Imaginez pour un minute que vous avez été transporté dans les couches intermédiaires de l’atmosphère du soleil. La surface du soleil, le «disque visible» que les scientifiques appellent la photosphère, bout en dessous de vous, plasma chauffé au rouge chauffé à 10 000 degrés Fahrenheit. Au-dessus de vous, la vaste couronne, une aura atmosphérique de gaz surchauffée à plusieurs millions de degrés Fahrenheit, projette chaleur, lumière, magnétisme et particules radioactives dans l’espace avec une force explosive. La couronne a longtemps été une énigme pour les scientifiques: elle est beaucoup plus chaude que les couches en dessous. Voyager vers l’extérieur à partir de la surface du soleil serait comme s’éloigner d’un feu de camp et ressentir encore plus de chaleur que lorsque vous étiez assis à côté des flammes.

Vous flottez dans la chromosphère, la tranche de l’atmosphère du soleil prise en sandwich entre ces deux couches très étudiées, qui est nommée («sphère de couleur») pour ses touches de rose visibles de la Terre lors des éclipses solaires totales. De près, ces éclairs roses sont des mers de plasma d’hydrogène bouillant qui se dirigent vers l’horizon massif du soleil. Mais une autre force, plus dominante, se déchaîne dans la chromosphère: les champs magnétiques du soleil. Ces champs sont créés bien sous la surface du soleil par l’effet dynamo – chaleur et rotation à la plus grande échelle du système solaire. Les champs magnétiques du soleil sont massifs, mais dans ses couches internes, leurs forces sont canalisées et contrôlées par la pression du plasma surchauffé, convectant sa chaleur vers l’extérieur comme une marmite bouillante de soupe aux tomates.
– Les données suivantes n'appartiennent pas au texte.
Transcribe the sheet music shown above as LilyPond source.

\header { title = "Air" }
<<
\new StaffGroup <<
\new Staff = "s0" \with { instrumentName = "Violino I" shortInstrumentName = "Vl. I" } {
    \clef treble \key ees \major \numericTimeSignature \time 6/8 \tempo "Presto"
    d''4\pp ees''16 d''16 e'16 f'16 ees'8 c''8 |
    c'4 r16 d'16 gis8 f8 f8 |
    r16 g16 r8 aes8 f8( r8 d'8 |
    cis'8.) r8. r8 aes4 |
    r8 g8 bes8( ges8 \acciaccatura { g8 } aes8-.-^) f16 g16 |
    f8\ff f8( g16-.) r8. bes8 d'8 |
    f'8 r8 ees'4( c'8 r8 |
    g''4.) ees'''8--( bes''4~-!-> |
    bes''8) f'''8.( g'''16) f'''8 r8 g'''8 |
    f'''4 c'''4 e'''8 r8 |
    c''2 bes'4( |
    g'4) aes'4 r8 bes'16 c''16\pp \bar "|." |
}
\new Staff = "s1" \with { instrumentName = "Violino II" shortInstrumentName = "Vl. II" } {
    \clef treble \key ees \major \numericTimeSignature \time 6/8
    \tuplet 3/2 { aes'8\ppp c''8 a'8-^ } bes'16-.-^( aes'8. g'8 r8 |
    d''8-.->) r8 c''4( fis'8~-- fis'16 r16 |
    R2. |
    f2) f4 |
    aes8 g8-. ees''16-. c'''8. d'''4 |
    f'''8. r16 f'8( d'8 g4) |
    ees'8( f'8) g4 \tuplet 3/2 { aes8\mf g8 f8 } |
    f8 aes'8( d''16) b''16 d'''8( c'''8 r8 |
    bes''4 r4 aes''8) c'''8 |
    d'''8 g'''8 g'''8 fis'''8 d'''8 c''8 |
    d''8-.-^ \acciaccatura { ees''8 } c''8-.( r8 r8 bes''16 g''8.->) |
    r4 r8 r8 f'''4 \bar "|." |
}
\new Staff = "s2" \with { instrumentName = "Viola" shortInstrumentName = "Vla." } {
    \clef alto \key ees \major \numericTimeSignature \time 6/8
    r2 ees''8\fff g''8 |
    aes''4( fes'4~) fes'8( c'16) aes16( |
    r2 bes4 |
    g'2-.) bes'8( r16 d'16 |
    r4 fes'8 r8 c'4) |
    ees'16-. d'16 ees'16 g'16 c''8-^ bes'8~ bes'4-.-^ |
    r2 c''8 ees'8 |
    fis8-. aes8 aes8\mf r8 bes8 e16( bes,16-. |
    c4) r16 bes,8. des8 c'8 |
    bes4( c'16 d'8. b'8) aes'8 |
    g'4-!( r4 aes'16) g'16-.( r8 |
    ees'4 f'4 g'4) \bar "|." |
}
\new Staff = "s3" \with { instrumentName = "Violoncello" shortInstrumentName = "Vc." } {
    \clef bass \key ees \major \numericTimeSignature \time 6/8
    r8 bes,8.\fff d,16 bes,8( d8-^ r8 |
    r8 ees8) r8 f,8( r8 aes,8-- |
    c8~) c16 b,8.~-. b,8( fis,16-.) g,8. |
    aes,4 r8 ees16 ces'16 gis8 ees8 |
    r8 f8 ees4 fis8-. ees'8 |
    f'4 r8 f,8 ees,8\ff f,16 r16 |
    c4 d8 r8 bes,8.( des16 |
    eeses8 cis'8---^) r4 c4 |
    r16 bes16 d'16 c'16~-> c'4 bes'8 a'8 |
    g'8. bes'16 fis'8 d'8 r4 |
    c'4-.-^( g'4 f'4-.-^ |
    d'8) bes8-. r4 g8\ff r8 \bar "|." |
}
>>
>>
Enfilez vos lunettes de lumière ultraviolette, cependant, et vous verrez quelque chose d’intéressant. En montant dans la chromosphère, la force relative du plasma surchauffé diminue rapidement, mais les champs magnétiques restent relativement forts. Plus vous regardez haut, plus les forces du magnétisme dominent. Dans la photosphère, les champs magnétiques poussent le plasma de côté, explosant vers l’extérieur en boucles massives, enracinées à leur base dans les régions noires que nous appelons les taches solaires. (Dans la photosphère, chacune a la taille de la Terre.) Ces boucles magnétiques se tordent et se cisaillent lorsqu’elles interagissent avec le plasma et entre elles, créant un environnement dynamique et chaotique – un brouhaha surchauffé si puissant que les effets se font sentir sur notre propre planète à 93 millions de kilomètres.

Ce que vous verriez dans l’atmosphère du soleil est hypothétique, bien sûr – non seulement parce que la chromosphère vous vaporiserait instantanément, mais parce que pendant des décennies, les scientifiques ont dû deviner exactement ce qui se passe à l’intérieur. Contrairement à la photosphère et à la couronne, il est très difficile à voir et donc à cartographier. «C’est un endroit vraiment déroutant», déclare David McKenzie, le chercheur principal de la mission Chromospheric Layer Spectropolarimeter 2 de la NASA, ou Clasp2, une fusée-sonde qui a brièvement tiré au-dessus de l’atmosphère terrestre pour observer le soleil, puis a parachuté sa charge utile d’instruments et de données. . «C’est ce qui le rend passionnant. C’est une frontière en plein milieu de l’atmosphère du soleil.

McKenzie est co-auteur d’un nouvel article paru en février dans Progrès scientifiques, résultat des données collectées par Clasp2 en 2019, qui représente la première cartographie réussie du champ magnétique de la chromosphère à quatre couches, en utilisant de nouvelles techniques d’imagerie ultraviolette d’un champ magnétique solaire. Écrit par une équipe du Japon, d’Europe et des États-Unis, ses résultats semblent confirmer les théories sur la surchauffe de la couronne. En utilisant ces nouvelles techniques de cartographie, les scientifiques pensent pouvoir mieux comprendre en temps réel les éjections de masse coronale (CME) et la «météo spatiale» lancées par le soleil – d’énormes champs magnétiques et radioactifs qui provoquent le chaos lorsqu’ils frappent la Terre. ou la technologie dans l’espace.